/---

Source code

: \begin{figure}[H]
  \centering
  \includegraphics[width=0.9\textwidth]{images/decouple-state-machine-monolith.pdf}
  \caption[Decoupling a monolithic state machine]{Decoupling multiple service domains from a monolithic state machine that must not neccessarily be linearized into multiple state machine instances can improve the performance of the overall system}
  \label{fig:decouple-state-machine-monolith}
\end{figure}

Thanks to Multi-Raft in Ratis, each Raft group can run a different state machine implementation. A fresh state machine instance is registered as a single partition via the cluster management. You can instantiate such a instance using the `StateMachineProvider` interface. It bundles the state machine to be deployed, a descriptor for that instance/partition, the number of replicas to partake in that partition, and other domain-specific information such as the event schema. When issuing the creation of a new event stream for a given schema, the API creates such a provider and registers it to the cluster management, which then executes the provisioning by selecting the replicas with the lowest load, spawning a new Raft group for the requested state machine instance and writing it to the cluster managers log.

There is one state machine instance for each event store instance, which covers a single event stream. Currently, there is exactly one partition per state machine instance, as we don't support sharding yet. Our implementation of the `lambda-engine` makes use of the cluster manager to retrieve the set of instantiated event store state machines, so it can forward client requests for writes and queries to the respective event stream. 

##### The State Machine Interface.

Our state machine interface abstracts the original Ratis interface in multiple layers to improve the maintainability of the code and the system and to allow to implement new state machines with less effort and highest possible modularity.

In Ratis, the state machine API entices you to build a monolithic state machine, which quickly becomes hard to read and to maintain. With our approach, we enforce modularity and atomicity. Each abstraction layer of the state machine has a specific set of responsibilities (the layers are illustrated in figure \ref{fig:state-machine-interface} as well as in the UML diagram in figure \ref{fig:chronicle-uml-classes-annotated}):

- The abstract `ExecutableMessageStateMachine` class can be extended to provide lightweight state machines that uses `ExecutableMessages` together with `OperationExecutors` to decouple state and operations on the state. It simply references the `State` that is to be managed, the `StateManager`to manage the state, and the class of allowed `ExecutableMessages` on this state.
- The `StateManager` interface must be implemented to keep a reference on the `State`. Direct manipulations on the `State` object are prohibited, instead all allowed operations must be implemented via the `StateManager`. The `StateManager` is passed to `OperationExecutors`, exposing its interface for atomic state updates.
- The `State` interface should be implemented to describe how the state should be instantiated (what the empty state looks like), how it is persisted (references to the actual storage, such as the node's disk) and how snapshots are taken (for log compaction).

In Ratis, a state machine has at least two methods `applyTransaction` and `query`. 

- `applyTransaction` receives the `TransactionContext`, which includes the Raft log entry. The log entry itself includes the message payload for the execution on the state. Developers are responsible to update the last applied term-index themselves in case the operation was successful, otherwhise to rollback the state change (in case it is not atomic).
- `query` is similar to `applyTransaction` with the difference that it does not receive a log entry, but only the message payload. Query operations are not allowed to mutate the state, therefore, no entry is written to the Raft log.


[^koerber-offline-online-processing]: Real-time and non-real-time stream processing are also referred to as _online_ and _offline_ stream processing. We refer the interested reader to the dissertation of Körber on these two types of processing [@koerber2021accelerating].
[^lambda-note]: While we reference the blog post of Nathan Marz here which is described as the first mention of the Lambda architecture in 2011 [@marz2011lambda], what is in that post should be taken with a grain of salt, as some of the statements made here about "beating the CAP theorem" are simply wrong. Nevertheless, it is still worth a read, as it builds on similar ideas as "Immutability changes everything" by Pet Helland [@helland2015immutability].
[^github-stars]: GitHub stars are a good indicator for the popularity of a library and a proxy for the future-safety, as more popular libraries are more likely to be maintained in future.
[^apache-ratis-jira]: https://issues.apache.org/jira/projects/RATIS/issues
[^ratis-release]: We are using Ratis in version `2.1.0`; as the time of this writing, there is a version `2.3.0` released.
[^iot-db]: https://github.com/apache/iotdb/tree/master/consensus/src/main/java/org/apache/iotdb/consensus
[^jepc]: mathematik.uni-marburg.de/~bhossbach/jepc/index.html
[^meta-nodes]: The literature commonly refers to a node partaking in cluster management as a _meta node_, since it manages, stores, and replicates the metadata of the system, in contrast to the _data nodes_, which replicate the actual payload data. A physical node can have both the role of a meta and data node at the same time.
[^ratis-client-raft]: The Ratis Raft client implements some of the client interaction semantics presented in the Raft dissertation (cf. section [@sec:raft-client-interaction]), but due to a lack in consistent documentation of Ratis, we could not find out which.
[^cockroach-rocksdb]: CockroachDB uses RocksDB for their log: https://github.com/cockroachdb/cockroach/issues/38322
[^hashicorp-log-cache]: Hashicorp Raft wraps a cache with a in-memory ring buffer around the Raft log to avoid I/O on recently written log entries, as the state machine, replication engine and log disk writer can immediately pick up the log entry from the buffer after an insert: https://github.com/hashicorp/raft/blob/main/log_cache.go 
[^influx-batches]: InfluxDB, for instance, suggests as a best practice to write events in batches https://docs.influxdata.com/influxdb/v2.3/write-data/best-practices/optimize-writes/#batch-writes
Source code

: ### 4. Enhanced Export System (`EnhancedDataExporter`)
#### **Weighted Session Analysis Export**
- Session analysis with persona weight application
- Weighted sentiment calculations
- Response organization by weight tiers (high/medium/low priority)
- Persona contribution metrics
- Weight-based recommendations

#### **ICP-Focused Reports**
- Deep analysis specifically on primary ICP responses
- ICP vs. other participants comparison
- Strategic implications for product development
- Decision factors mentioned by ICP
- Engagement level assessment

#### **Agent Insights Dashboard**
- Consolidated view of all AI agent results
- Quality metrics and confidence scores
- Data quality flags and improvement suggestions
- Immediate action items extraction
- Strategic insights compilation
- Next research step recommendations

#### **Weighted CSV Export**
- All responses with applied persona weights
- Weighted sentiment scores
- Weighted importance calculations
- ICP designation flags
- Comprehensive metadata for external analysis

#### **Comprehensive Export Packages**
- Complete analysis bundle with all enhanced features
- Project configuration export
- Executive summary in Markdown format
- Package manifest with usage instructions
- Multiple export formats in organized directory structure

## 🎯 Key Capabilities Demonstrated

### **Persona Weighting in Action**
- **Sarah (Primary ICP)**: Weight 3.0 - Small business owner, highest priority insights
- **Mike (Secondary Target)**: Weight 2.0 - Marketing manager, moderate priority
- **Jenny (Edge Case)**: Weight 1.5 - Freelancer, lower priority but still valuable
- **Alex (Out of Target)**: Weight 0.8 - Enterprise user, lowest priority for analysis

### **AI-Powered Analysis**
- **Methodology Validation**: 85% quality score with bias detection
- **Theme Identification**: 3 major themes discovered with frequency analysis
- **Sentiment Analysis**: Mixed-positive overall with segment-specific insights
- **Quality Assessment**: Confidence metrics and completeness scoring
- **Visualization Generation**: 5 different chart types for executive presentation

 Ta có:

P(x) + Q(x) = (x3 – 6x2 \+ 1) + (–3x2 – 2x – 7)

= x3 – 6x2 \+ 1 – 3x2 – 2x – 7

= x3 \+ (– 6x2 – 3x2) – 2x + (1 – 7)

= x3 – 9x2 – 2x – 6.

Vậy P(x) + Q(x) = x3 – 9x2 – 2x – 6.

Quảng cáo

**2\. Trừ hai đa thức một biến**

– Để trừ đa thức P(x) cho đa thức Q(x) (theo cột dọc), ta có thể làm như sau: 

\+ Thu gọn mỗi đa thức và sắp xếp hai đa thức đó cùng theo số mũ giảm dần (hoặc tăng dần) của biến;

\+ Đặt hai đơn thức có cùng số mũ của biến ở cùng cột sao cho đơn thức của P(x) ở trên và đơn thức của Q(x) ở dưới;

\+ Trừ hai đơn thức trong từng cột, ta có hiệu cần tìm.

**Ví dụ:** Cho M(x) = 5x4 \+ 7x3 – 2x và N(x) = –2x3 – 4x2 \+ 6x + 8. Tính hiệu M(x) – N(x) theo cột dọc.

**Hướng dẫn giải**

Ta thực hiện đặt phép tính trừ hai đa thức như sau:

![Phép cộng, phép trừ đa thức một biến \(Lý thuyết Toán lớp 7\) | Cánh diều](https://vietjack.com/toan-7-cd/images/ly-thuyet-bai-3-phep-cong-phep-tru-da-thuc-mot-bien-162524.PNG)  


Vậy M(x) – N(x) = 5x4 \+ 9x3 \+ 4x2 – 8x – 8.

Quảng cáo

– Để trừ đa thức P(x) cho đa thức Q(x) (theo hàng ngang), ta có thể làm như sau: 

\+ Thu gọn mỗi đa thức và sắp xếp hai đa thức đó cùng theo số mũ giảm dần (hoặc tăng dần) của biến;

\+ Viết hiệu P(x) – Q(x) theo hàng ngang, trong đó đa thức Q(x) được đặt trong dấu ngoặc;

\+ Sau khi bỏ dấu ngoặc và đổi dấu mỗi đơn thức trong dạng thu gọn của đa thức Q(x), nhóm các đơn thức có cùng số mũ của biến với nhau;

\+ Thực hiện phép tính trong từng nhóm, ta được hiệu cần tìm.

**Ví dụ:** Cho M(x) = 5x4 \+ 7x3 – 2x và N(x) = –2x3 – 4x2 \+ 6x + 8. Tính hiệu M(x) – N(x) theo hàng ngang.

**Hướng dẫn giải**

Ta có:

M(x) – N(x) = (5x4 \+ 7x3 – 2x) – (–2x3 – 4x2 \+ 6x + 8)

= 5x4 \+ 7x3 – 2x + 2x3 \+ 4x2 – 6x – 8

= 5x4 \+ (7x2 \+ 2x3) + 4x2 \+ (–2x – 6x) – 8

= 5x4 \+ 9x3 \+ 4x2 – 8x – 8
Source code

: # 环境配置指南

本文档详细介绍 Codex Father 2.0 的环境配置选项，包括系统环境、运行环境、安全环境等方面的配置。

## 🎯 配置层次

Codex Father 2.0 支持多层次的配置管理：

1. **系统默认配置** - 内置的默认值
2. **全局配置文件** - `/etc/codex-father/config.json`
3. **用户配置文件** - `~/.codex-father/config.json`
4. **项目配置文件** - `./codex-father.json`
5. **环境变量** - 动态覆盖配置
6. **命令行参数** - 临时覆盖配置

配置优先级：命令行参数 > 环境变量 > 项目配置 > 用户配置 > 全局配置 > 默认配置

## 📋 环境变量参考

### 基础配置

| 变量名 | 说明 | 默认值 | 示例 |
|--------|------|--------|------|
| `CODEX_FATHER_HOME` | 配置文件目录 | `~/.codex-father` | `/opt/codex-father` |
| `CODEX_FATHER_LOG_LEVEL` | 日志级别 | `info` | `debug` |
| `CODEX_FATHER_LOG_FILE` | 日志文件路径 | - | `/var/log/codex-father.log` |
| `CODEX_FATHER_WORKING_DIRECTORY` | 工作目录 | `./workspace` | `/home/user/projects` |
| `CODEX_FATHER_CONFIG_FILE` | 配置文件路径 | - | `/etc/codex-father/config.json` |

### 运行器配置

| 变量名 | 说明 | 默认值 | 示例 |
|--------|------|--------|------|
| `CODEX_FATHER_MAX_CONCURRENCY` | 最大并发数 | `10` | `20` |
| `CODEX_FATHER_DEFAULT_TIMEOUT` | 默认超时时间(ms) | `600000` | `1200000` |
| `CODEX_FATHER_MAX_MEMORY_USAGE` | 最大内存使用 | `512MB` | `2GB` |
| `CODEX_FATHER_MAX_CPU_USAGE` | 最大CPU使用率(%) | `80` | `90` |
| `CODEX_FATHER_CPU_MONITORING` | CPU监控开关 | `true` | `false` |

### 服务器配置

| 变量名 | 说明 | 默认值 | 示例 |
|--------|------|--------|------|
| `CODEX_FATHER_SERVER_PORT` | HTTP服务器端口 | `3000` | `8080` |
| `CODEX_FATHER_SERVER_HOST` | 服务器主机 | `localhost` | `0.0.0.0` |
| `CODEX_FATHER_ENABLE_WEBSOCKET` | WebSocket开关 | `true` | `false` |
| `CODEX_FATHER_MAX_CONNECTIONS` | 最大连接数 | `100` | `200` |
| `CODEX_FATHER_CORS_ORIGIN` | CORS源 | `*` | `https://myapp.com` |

\---

● Instrucciones
Reproduce sin ningún cambio las líneas que van desde la que contiene "Q(x) ở dưới;" hasta la que contiene "cộng, phép trừ", ambas incluidas.

● Respuesta esperada
\+ Đặt hai đơn thức có cùng số mũ của biến ở cùng cột sao cho đơn thức của P(x) ở trên và đơn thức của Q(x) ở dưới;

\+ Trừ hai đơn thức trong từng cột, ta có hiệu cần tìm.

**Ví dụ:** Cho M(x) = 5x4 \+ 7x3 – 2x và N(x) = –2x3 – 4x2 \+ 6x + 8. Tính hiệu M(x) – N(x) theo cột dọc.

**Hướng dẫn giải**

Ta thực hiện đặt phép tính trừ hai đa thức như sau:

![Phép cộng, phép trừ đa thức một biến \(Lý thuyết Toán lớp 7\) | Cánh diều](https://vietjack.com/toan-7-cd/images/ly-thuyet-bai-3-phep-cong-phep-tru-da-thuc-mot-bien-162524.PNG)  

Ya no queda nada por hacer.